Even those leaders perceived to be ideologically close to the U.S. President have refused to back him in his battle with the progressive forces under the leadership of Chavez. Mexican President Felipe Calderon, who shares Bush's free market ideology, has indicated his neutrality in the increasingly bitter face-off. In fact, he told the media during the Bush visit that Mexico was in the process of normalising diplomatic relations with Venezuela. (Relations between the two states were downgraded during the presidency of Vincente Fox, who left office last year.) Calderon chose to speak out against the Bush administration's policies on Cuba. He said that Washington should realise that there is a lot of suspicion about the U.S. and its motives in the region. The Mexican President was critical of the Bush administration's decision to construct a wall along their common border. The entire region was insulted by this decision, which is viewed as provocative and racist. Many Latin Americans wonder why the U.S. is not building a similar wall along its border with Canada.
Little progress was made during Bush's Brazil visit to secure a substantive agreement over the import of ethanol. The Brazilian government indicated that the U.S. must cease subsidising its own farmers before a deal could be clinched. The U.S. has closed its markets to the import of bio-fuels and subsidised its own agri-business giants to produce grain-based ethanol. Chavez criticised the rationale behind countries such as Brazil growing crops to fuel the cars and economies of rich developed nations.
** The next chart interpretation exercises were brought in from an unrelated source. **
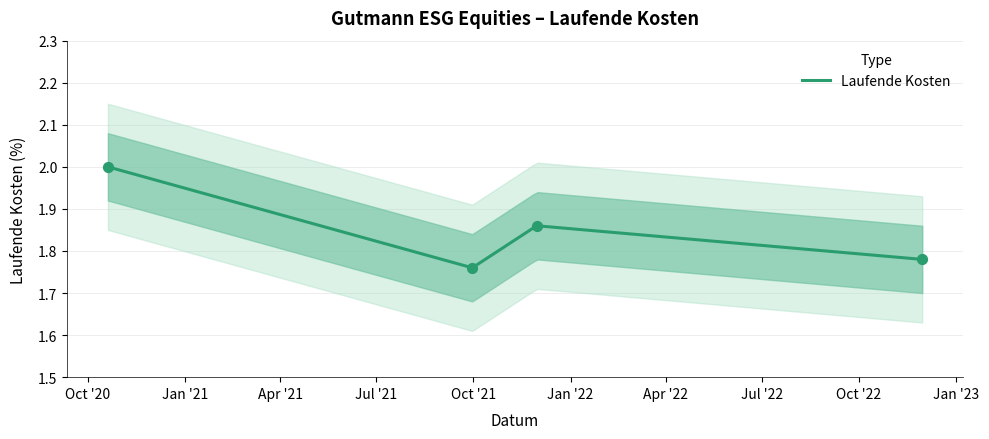

Between 2021-11-30 and 2021-09-30, which is larger?

2021-11-30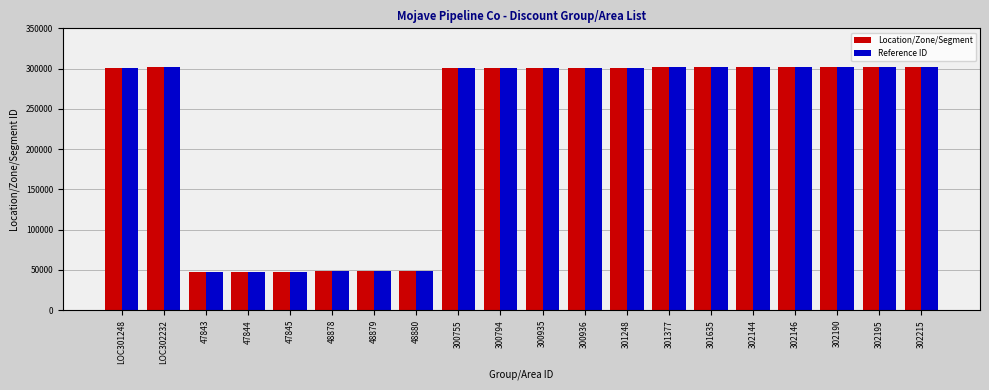

Is the value of Reference ID at 48878 greater than the value of Location/Zone/Segment at 300794?

No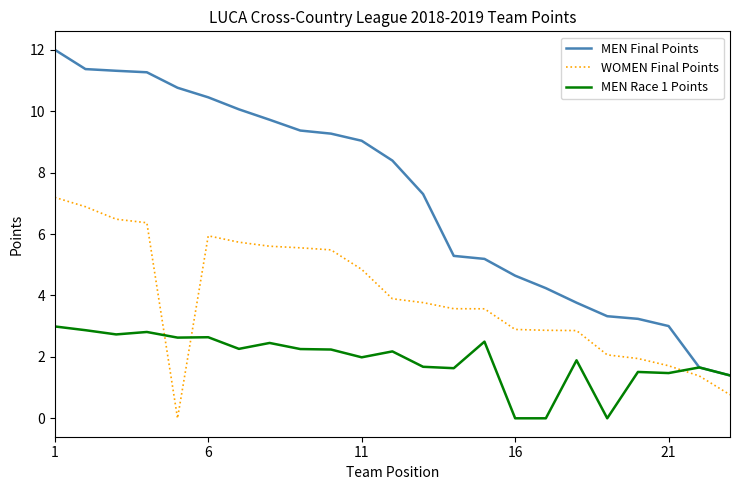

True or false: MEN Final Points and WOMEN Final Points cross at least once.

False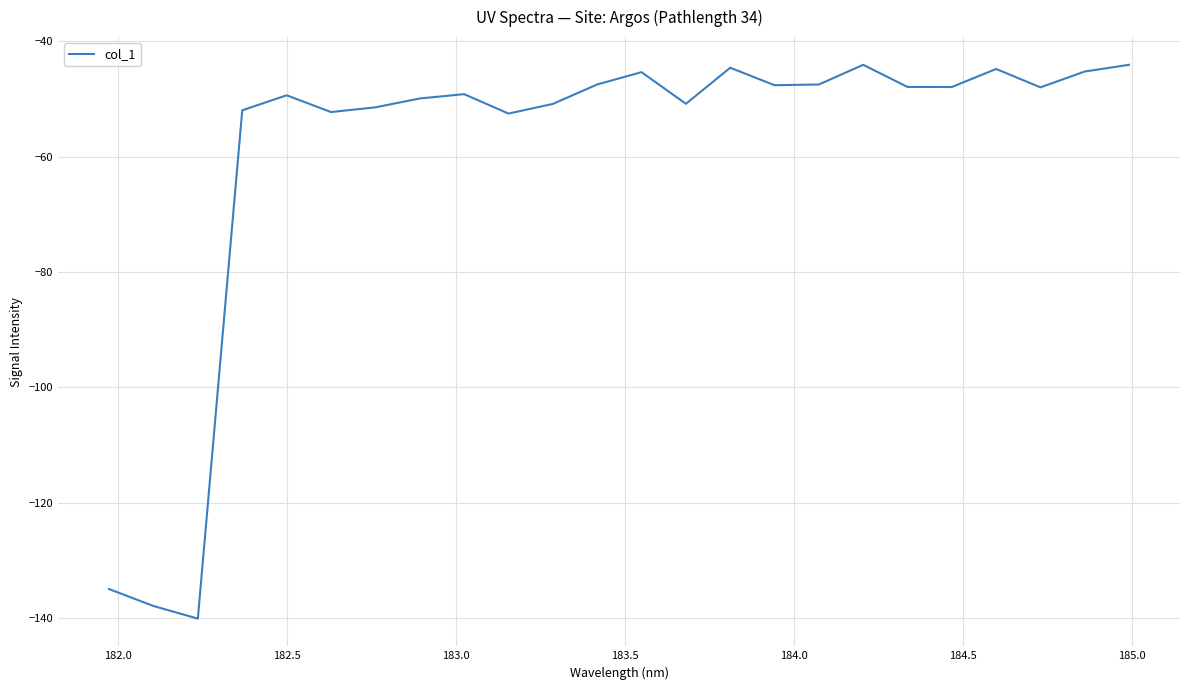

What is the difference between the maximum and minimum values?

96.1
"We would be using the fertile land that we have, the available water, technology, machinery, fertilizers and so on, to produce food, not for the people, but for the vehicles of the rich - this is something to think about," said Chavez in a speech he gave during his visit to Jamaica. He described Bush's ethanol diplomacy in Brazil as both "irrational and unethical". Suzanne Pereira Dos Santos of Brazil's Landless Workers Movement told a Western news agency that "Bush and his pals are trying to control the production of ethanol in Brazil".
Chavez's whirlwind tour of the region produced concrete results. In Bolivia, Chavez and Bolivian President Evo Morales signed an agreement to create an association of South American Gas Producing Countries, called OPEGASUR. They also signed an agreement to strengthen ALBA. Chavez pointed out that owing to ALBA more than half a million Latin Americans had received free eye surgery in less than two years. During his visit to Nicaragua, Chavez pledged to help the country construct an oil refinery with a capacity of 150,000 barrels a day at an estimated cost of $2.5 billion. Venezuela is already supplying oil to the country at a highly subsidised rate.
In a speech in Ciudad de Leon, Nicaragua's second largest city, Chavez said that there were "new winds blowing in Argentina, Bolivia, Ecuador, Venezuela, Nicaragua and Cuba that allow these countries to form an axis of popular forces, of progressive revolutionary and socialist governments, which cross the entire [South] American continent to consolidate the union of the people and to defeat the Empire and its new offensive". During his visit to Haiti, the most impoverished of Latin American nations, Chavez was given a rousing welcome by the people of the capital city, Port Au Prince. During the Chavez visit, cooperation agreements were signed between Venezuela, Cuba and Haiti. These included the creation of a $1 billion fund, which will be used to purchase equipment to construct housing for the poor and to deploy Cuban medical personnel in Haiti.